Re^2: time difference
by sk (Curate) on Aug 01, 2005 at 05:36 UTC
    A simple question but somehow it seems to be confusing the heck out of me!

    I tried your code BrowserUK on UNIX and things did not come out well so I switched to Windows XP PRO.

    Here is what I did

    (Note: I changed your 'file' to 'junk')

    1. I created a file with some content

    2. After a few minutes i added some more content

    3. I ran the timestamp program

    I see funny results. No matter the file, i get the same result

    . Can you throw some light?

    C:\>echo hi > junk C:\>dir junk 7/31/2005 10:25 PM 5 junk 1 File(s) 5 bytes 0 Dir(s) 15,975,989,248 bytes free C:\>echo hi2 >> junk C:\>dir junk 07/31/2005 10:28 PM 11 junk 1 File(s) 11 bytes 0 Dir(s) 15,975,989,248 bytes free C:\>perl timestamp 1 : 16 : 00 : 00

    I am on activstate

    C:\>perl -v This is perl, v5.6.1 built for MSWin32-x86-multi-thread (with 1 registered patch, see perl -V for more detail)

    When I run the program on UNIX i get  31 : 18 : 00 : 00 as output

    Any thoughts?

    thanks

    SK

      Two problems.

    • First I forgot that -C -A & -M give their results in days rather than seconds like every other timestamp.
    • Second, the days will always be +1 (because days of the month start from 1) and it would only work for values less than 31 (number of days in January).

      Original posts updated to reflect my laxity.

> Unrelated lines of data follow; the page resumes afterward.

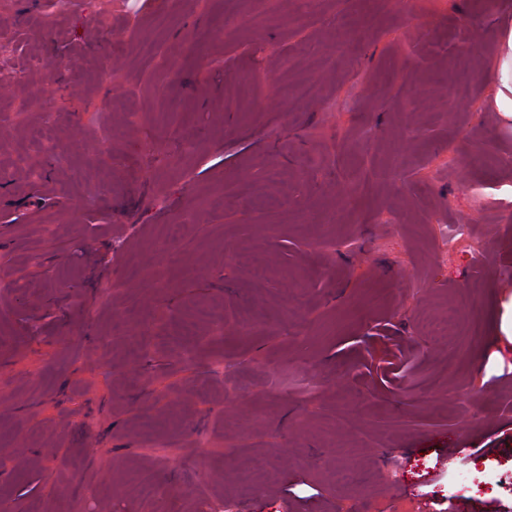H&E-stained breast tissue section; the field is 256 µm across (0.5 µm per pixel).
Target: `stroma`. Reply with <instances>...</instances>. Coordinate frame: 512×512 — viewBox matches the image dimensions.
<instances>
[{
	"mask_svg": "<svg viewBox=\"0 0 512 512\" xmlns=\"http://www.w3.org/2000/svg\"><path fill=\"white\" fill-rule=\"evenodd\" d=\"M479 3L0 0V503L512 512V0ZM493 81L496 89L494 105L505 118L512 119V27L505 24L498 32Z\"/></svg>",
	"mask_w": 512,
	"mask_h": 512,
	"instance_id": "1",
	"label": "stroma"
}]
</instances>
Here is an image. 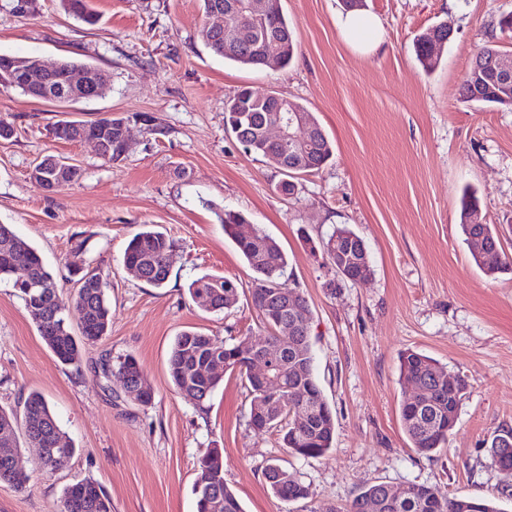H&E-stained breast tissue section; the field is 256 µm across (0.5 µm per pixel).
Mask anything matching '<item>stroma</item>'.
I'll return each mask as SVG.
<instances>
[{"mask_svg":"<svg viewBox=\"0 0 512 512\" xmlns=\"http://www.w3.org/2000/svg\"><path fill=\"white\" fill-rule=\"evenodd\" d=\"M0 0V54L46 62L80 60L109 80L104 95L67 104L35 101L0 88V224L35 247L59 292H76L69 269L89 264L106 282L110 331L61 364L9 280H0V407L29 391L47 399L76 453L60 470H39V450L21 443L26 489L0 483V512H54L63 488L98 483L112 512H196L193 486L204 449L224 451V479L244 512H324L384 481L415 482L452 496L493 500L512 512V486L495 466L491 443L512 431V272L486 274L460 228L459 198L475 190L484 223L498 225L512 256V109L462 102L458 90L473 54L495 37L512 0H365L382 23L381 44L360 52L341 36L342 0H280L295 25L288 68L254 69L205 46L200 0H90V26L61 0H35L28 12ZM445 23L453 35L438 67L425 72L414 40ZM272 90L305 106L329 135L334 156L301 176L294 196L277 189L279 170L244 153L224 126V103L241 87ZM148 113L161 132L134 129L124 161L105 162L92 144L54 138L62 119ZM67 158L79 182L47 193L29 176L36 159ZM246 214L287 253V287L303 291L324 395L336 413L333 448L290 465L311 495L284 502L263 472L279 439L248 424L237 374L205 406L178 394L168 374L175 337L193 330L224 339L261 336L252 273L217 218ZM345 224L361 236L370 280L336 281L307 237ZM153 225L176 248L164 287L122 266L132 235ZM239 283L238 302L214 314L186 286L202 274ZM414 349L459 374L466 390L445 451L427 458L409 446L400 404L411 396L399 355ZM134 355L154 389L149 405L129 400L101 363Z\"/></svg>","mask_w":512,"mask_h":512,"instance_id":"stroma-1","label":"stroma"}]
</instances>
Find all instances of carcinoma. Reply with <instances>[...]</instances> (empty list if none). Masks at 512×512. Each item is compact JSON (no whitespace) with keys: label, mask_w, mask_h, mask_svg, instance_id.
<instances>
[{"label":"carcinoma","mask_w":512,"mask_h":512,"mask_svg":"<svg viewBox=\"0 0 512 512\" xmlns=\"http://www.w3.org/2000/svg\"><path fill=\"white\" fill-rule=\"evenodd\" d=\"M69 13L82 22L93 25L96 15L87 5V0H62ZM233 18L224 21V34L204 27L200 35L205 44L227 61L250 68H263L267 40L275 38L282 43L285 53L281 55V68H286L297 54L298 44L294 23L288 20L282 10L271 12L255 22L259 29L258 38L250 47L228 48L225 46ZM428 32L415 39V54L425 71L431 72L440 59L427 48ZM504 46L490 42L474 54L470 69L475 77L463 82L459 96L465 102H475L487 107H511L512 93L503 91L492 79L494 61ZM0 87L13 88L24 96L42 101L41 89L24 85L11 79L0 81ZM270 93H260L249 87L239 89L225 104L226 125L230 131L240 130L247 143L245 151L264 158L271 155L283 160L278 184L284 195H292L295 180L322 169L332 158L333 145L321 127L316 116L300 103H294L297 111L306 114L312 124L311 151L306 166L298 165L297 159L289 152L288 146L271 144L263 136L264 113L254 108V103ZM126 117L100 118L94 121L64 120L55 130V138L76 142L89 130L100 123L112 125V140L109 141L112 161L124 159L121 144L124 135L123 122ZM479 199L476 193L463 190L460 199V227L465 240L481 235L493 238L496 246L501 242L494 224H474L472 217L479 213ZM225 235L230 238L253 273L252 303L268 332L265 340L273 344L269 352L271 373L282 379L288 387L305 390L307 399L299 404L291 392H281L276 406L271 411L258 403L259 387L243 370V340L229 343L226 340L198 331H184L174 339L168 370L176 391L185 394L198 404L205 403L220 385L222 378H205L199 374L203 360L220 353L224 356L226 370L239 376L249 399V426L255 431L275 430L280 436V450L286 458H275L265 467V478L271 492L278 498L294 502L310 496L309 486L285 465L289 457L318 458L329 452L336 436L335 415L326 401L320 387L311 343V311L303 294L287 288L281 279L287 273L288 256L279 244L264 231L254 229L253 239L239 235L241 225L248 223L240 212L226 210L219 215ZM174 240L167 233L148 226L135 234L128 242L123 254V267L134 269L138 279L156 288L166 284L170 274V257L174 252ZM322 256L345 281L358 282L373 273L368 247L365 241L345 224L337 225L327 236L318 239L311 247ZM7 257L20 260L19 268L27 277L42 284L31 292H21L28 313H40L34 318L38 332L59 362L75 364L81 355V346L94 344L107 335L110 325V302L106 285L98 273L83 271V288L78 290L72 304L68 305L58 294L54 275L46 267L37 250L23 241L9 224H0V261ZM237 289L236 281L227 277L202 275L188 284L187 293L193 302L205 296L210 307L209 313H223L234 307L228 294ZM304 304L303 313L297 317L290 314L289 302L293 294ZM73 308L80 337L70 332L66 322V311ZM297 321L295 331L287 336L277 333L278 320ZM400 376L413 381L421 390L419 401H403L400 420L411 448L420 455L432 456L448 445V438L458 422L459 406L466 389L464 380L457 374L443 370L432 358L418 351L407 349L400 354ZM104 373L119 379L121 386L133 391L130 400L147 405L154 398V389L147 383L145 372L139 361L127 355L112 364L102 363ZM45 418L55 419L46 398L38 391L29 392L20 402L19 409H0V482L14 484L22 489L24 485L14 483L15 472L22 468L17 451L16 432L24 431L28 440H34L38 425ZM40 454L42 466L47 471H56L65 466L75 455L76 448L56 424L49 432L42 433ZM198 477L195 482L196 512H244L233 489L224 481L223 454L220 448L205 449L197 462ZM390 484L377 482L364 486L342 511L330 508L326 512H364L363 504L369 499L386 500ZM472 504L471 512H499L492 501L467 497H450L447 493L424 484H411L405 498L393 501L380 512H461L459 503ZM55 512H112V501L101 487L88 480L67 485L62 492Z\"/></svg>","instance_id":"cac0c4a2"}]
</instances>
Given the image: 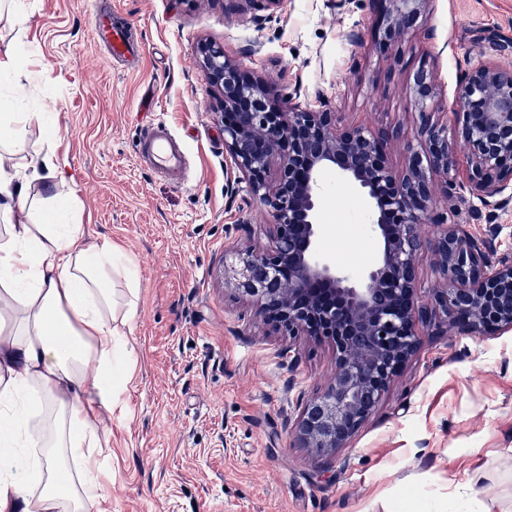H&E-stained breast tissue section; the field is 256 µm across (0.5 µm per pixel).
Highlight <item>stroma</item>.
<instances>
[{
  "label": "stroma",
  "instance_id": "35a3bbf8",
  "mask_svg": "<svg viewBox=\"0 0 512 512\" xmlns=\"http://www.w3.org/2000/svg\"><path fill=\"white\" fill-rule=\"evenodd\" d=\"M24 32L0 20V53L28 56L25 99L0 113L50 111L52 149L95 242L116 246L138 283L128 332L130 380L112 401V437L94 460L112 484L109 512H425L478 473L499 476L512 506V331L423 335L375 413L323 465L288 435L302 400L334 371L331 348L275 334L233 288L240 244H270L269 216L247 182L235 196L218 99L197 62L214 41L242 70L336 113L341 126H401L387 161L403 170L417 139L413 74L436 88L435 117L454 121L464 74L512 65V0H429L422 26L381 53L372 22L382 0H21ZM105 10L142 42L138 62L112 60L92 34ZM358 32L360 44L346 36ZM164 119L184 144L178 184L137 156L147 124ZM465 150L455 157L448 221L512 253V183L473 196ZM321 239L337 265L361 272L377 250L366 203L336 172L324 175ZM299 362L288 365L289 349Z\"/></svg>",
  "mask_w": 512,
  "mask_h": 512
}]
</instances>
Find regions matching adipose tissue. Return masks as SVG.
I'll return each mask as SVG.
<instances>
[{"instance_id":"1","label":"adipose tissue","mask_w":512,"mask_h":512,"mask_svg":"<svg viewBox=\"0 0 512 512\" xmlns=\"http://www.w3.org/2000/svg\"><path fill=\"white\" fill-rule=\"evenodd\" d=\"M52 139L45 112L0 118V145ZM89 240L51 154L0 157V512H105L112 492L86 461L112 420L133 347L128 275Z\"/></svg>"}]
</instances>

      Examine what is said, not who speaks -- Silence betokens consent -- Love the truth but pardon error.
      Lingua non convalesco, consenesco et abolesco. -- Rule 1 has a caveat! -- Who broke the cabal?
      "Science is about questioning the status quo. Questioning authority".
      The "good enough" maybe good enough for the now, and perfection maybe unobtainable, but that should not preclude us from striving for perfection, when time, circumstance or desire allow.